Goal of the exercise: What you should output is the data below, unchanged in every character.

++++++++

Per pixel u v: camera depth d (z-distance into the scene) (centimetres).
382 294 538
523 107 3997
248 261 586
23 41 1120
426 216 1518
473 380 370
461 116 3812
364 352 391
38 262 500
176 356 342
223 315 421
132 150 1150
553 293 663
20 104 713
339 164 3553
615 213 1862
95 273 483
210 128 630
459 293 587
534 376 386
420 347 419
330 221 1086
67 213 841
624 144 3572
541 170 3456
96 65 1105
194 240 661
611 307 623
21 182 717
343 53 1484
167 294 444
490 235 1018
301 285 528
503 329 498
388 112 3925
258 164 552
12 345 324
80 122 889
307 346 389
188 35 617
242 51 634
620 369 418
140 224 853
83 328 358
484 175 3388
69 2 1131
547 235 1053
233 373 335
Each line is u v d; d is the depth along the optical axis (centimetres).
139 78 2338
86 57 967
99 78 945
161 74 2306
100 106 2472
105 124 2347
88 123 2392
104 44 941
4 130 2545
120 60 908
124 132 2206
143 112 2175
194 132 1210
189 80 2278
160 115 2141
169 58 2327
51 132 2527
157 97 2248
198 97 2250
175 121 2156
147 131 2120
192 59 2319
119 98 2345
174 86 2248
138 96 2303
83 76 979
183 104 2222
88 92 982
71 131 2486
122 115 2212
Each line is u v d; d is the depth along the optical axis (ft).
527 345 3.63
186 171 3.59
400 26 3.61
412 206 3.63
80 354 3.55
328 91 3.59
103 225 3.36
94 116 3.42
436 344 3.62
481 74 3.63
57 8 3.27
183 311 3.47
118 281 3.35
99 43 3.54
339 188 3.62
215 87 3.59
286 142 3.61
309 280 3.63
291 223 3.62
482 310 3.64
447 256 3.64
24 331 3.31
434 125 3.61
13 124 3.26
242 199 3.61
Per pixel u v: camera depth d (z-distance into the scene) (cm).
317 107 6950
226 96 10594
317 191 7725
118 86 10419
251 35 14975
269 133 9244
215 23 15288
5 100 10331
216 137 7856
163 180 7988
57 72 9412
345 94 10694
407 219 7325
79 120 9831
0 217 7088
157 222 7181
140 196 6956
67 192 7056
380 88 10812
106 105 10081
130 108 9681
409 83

++++++++

Exercise output:
Per pixel u v: camera depth d (z-distance into the scene) (centimetres).
382 294 538
523 107 3997
248 261 586
23 41 1120
426 216 1518
473 380 370
461 116 3812
364 352 391
38 262 500
176 356 342
223 315 421
132 150 1150
553 293 663
20 104 713
339 164 3553
615 213 1862
95 273 483
210 128 630
459 293 587
534 376 386
420 347 419
330 221 1086
67 213 841
624 144 3572
541 170 3456
96 65 1105
194 240 661
611 307 623
21 182 717
343 53 1484
167 294 444
490 235 1018
301 285 528
503 329 498
388 112 3925
258 164 552
12 345 324
80 122 889
307 346 389
188 35 617
242 51 634
620 369 418
140 224 853
83 328 358
484 175 3388
69 2 1131
547 235 1053
233 373 335
Each line is u v d; d is the depth along the optical axis (centimetres).
139 78 2338
86 57 967
99 78 945
161 74 2306
100 106 2472
105 124 2347
88 123 2392
104 44 941
4 130 2545
120 60 908
124 132 2206
143 112 2175
194 132 1210
189 80 2278
160 115 2141
169 58 2327
51 132 2527
157 97 2248
198 97 2250
175 121 2156
147 131 2120
192 59 2319
119 98 2345
174 86 2248
138 96 2303
83 76 979
183 104 2222
88 92 982
71 131 2486
122 115 2212
Each line is u v d; d is the depth along the optical axis (ft).
527 345 3.63
186 171 3.59
400 26 3.61
412 206 3.63
80 354 3.55
328 91 3.59
103 225 3.36
94 116 3.42
436 344 3.62
481 74 3.63
57 8 3.27
183 311 3.47
118 281 3.35
99 43 3.54
339 188 3.62
215 87 3.59
286 142 3.61
309 280 3.63
291 223 3.62
482 310 3.64
447 256 3.64
24 331 3.31
434 125 3.61
13 124 3.26
242 199 3.61
Per pixel u v: camera depth d (z-distance into the scene) (cm).
317 107 6950
226 96 10594
317 191 7725
118 86 10419
251 35 14975
269 133 9244
215 23 15288
5 100 10331
216 137 7856
163 180 7988
57 72 9412
345 94 10694
407 219 7325
79 120 9831
0 217 7088
157 222 7181
140 196 6956
67 192 7056
380 88 10812
106 105 10081
130 108 9681
409 83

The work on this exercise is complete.